Did it occur to you that the reason the line stretched for miles was that the people had no running water, indeed nowhere to "bathe" except in the river?

Some goofball priest told them that it was "in order" to begin the day with ablutions to "cleanse" themselves while praying to God. Even if there had been no goofball priest they would have gone to the river to wash up. Of course, as we have learned in modern American corporate life, Compliance Officers are needed to ensure that corporate employees and officers do what our "goofball priests" (the regulators) require. Superimposing religion on all this was simply a Compliance issue.

How little things change.

The statement that there is an "impulse" to begin the day with prayer reflects a dubious conclusion based on a condition, rather than a cause. If this is a statement that there is some "instinct" to start with prayer, then the author's own experience in Montana and at Appleton Chapel belie it. After all, if there were some "instinct" to begin the day with prayer at the time of morning ablutions, Professor, you'd be praying in the shower at home, not waiting for someone to "organize" a prayer meeting every morning. But then you are a perfesser of religion, so you have to put on a demonstration.

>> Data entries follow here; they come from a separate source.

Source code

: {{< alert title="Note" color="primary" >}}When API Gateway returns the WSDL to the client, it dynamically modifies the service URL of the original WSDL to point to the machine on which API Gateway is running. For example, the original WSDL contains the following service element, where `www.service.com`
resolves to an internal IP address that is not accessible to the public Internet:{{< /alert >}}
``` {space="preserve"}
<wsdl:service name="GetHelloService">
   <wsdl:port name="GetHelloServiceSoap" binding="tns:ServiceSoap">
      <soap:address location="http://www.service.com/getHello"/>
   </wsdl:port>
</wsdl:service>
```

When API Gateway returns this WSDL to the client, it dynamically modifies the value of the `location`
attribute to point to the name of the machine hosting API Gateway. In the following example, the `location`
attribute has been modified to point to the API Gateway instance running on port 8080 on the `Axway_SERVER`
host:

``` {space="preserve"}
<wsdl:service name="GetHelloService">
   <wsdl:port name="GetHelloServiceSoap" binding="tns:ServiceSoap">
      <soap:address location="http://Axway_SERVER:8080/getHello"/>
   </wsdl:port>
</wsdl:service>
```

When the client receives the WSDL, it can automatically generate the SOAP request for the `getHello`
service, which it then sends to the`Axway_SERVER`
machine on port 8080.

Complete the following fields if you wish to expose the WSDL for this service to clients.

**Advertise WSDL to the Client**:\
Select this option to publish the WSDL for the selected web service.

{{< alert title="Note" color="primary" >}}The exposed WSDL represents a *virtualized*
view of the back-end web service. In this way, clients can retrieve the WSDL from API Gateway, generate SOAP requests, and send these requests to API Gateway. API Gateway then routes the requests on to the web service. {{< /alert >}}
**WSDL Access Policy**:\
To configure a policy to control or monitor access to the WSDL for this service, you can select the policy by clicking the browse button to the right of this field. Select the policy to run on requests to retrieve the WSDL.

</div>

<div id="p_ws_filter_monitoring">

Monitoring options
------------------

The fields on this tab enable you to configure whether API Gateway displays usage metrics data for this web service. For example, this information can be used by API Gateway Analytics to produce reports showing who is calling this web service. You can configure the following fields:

The arguments about school prayer involved the same sort of approach -- some need to have prayers to start the day. Heck, so go ahead and pray at home BEFORE you get to school.

The actual reason for morning prayer -- first of all people have been scared into perceiving that there is a need to do it at all -- is that it's when time is AVAILABLE because the rest of the day is going to be spent working.

Obviously, since many churches have evening services, indeed, mid-morning, afternoon, and even midnight services, it's all a matter of scheduling, not some ridiculous contrived notion that everyone has an urge in the morning.

OTOH, maybe I'm being too harsh -- the question is what was YOUR formative experience and you have dug deep to pick Banaras. I'll accept that although I do find it pretty comical that watching thousands of Indians washing up in the morning and yelling "Hey Ram" or "Jai Ganesh" is a "formative" religious experience.

Wow!!

BGone:

PS the pole through her gut was a condemnation to hell of the first type, the forever wound. Ancients expected objects in the near vicinity of the body to be duplicated along with the dead body on the nebal bridge.

BGone:

The rising sun is highly inspiring. What your "morning watch" did was repeat a ceremony begun by the person on who's life the fictional character Jesus is based, Amenophis IV. As advertised, she was a rebel, set out to change the law.

Prior to her the Egyptians looked west towards the setting sun to find their spirituality. The sun setting was equated to death and the sun rising to the rebirth in the next life. She believed she was fathered by the sun and therefore she would be reborn after her death right here on earth. Thus it would not be necessary to have any more Pharaohs. She would simply come back to life everytime she died right here in this world instead of coming back to life in the next world like everyone else.

The high priest tested that theory, impailed her and waited to see if she returned. He expected the pole to return with her should her theory prove to be true so he was just a little nervous. Did she come back to life for a short period of time? Got faith?